Omit every picture, then return the listing verbatim.

● **Raw data**:
——
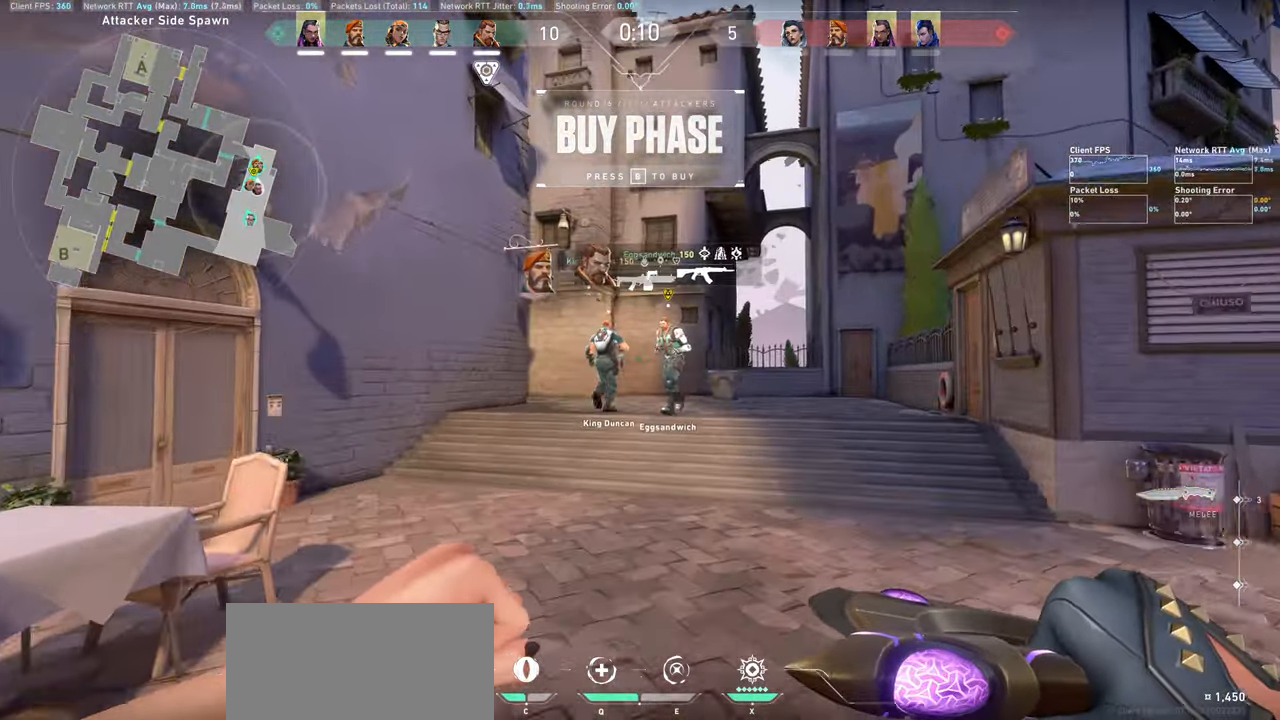
{"keys": ["w"], "mouse": [], "events": []}
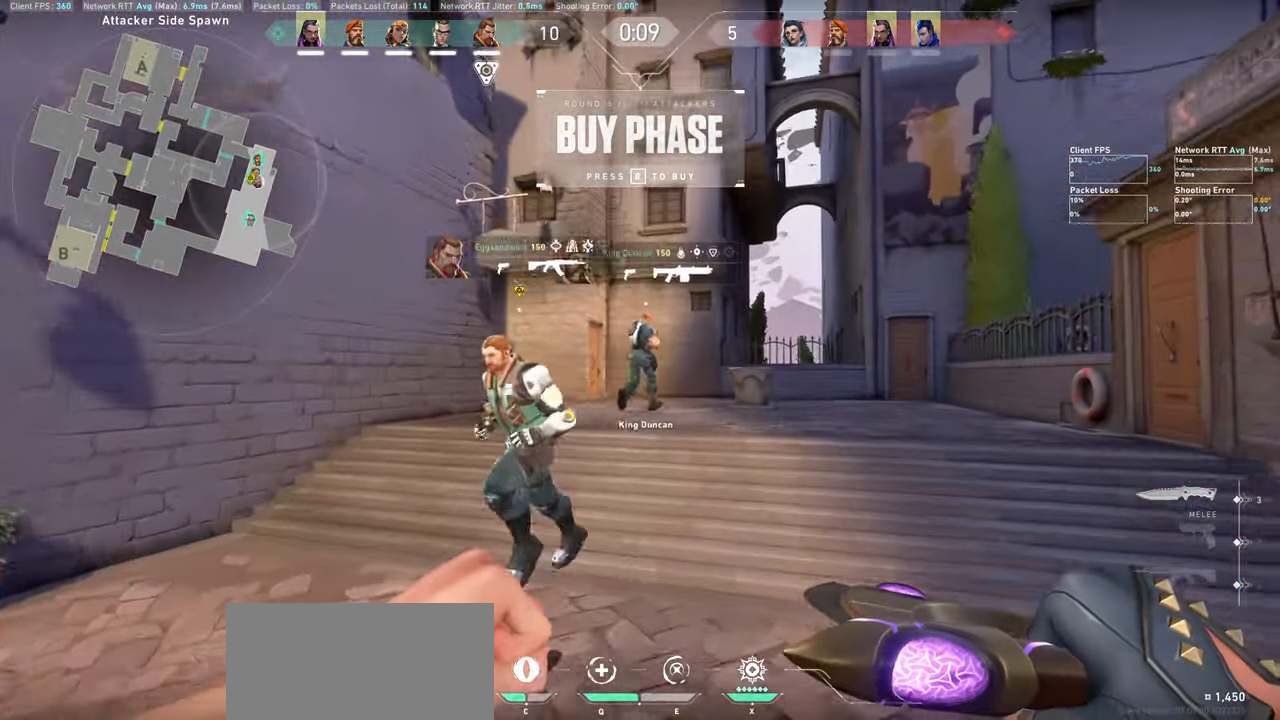
{"keys": ["w"], "mouse": [], "events": [[67, "d", "down"], [417, "d", "up"]]}
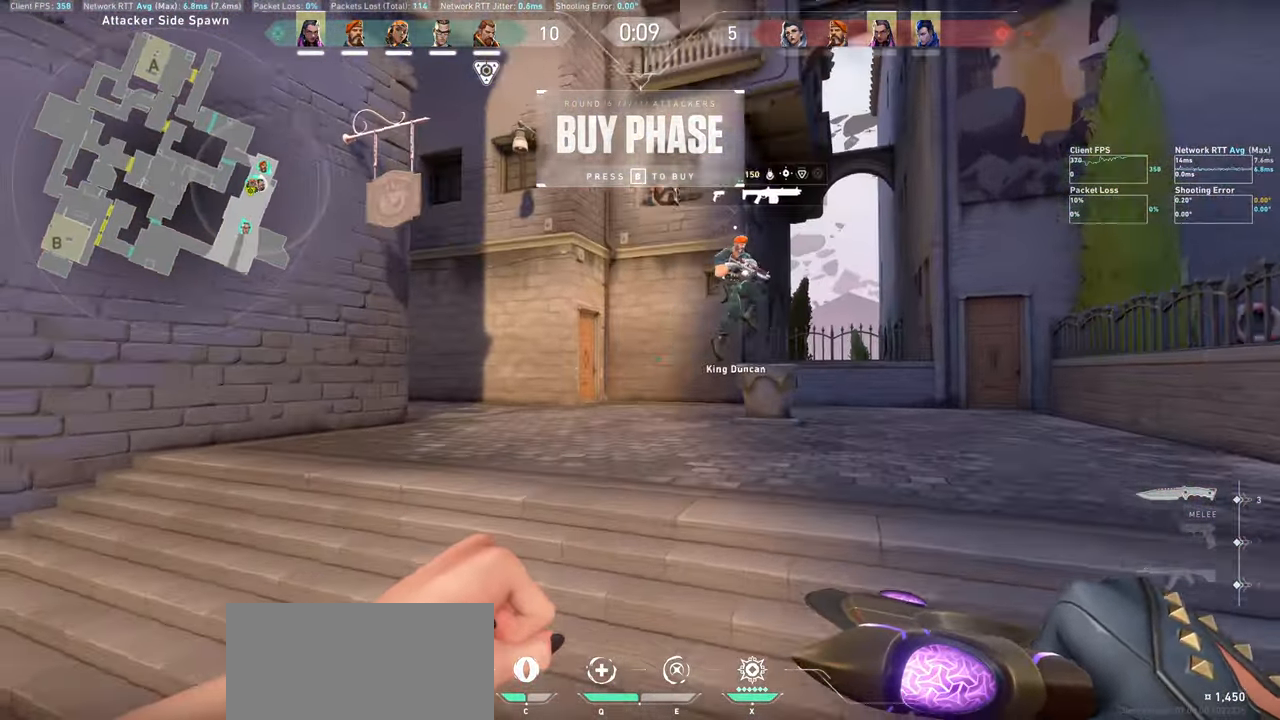
{"keys": ["w"], "mouse": [], "events": []}
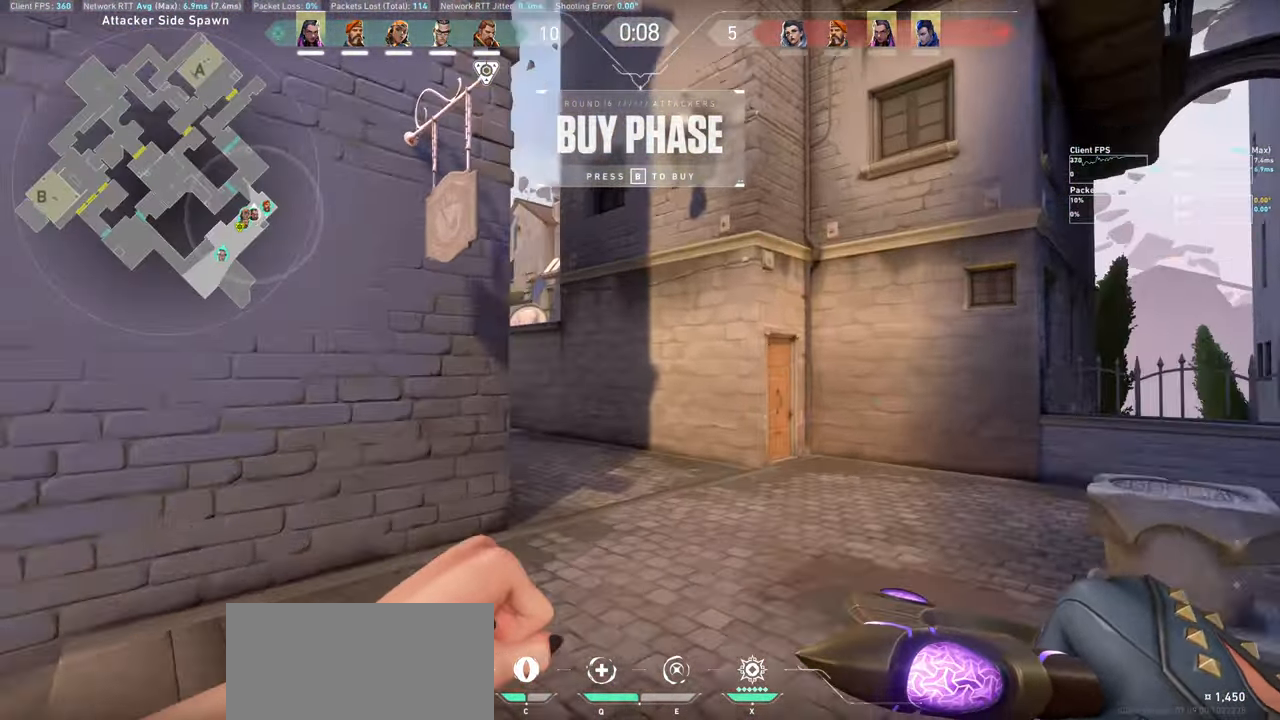
{"keys": ["w"], "mouse": [], "events": []}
——
● **Result for this task**:
{"keys": ["w"], "mouse": [], "events": []}
{"keys": ["w"], "mouse": [], "events": [[67, "d", "down"], [417, "d", "up"]]}
{"keys": ["w"], "mouse": [], "events": []}
{"keys": ["w"], "mouse": [], "events": []}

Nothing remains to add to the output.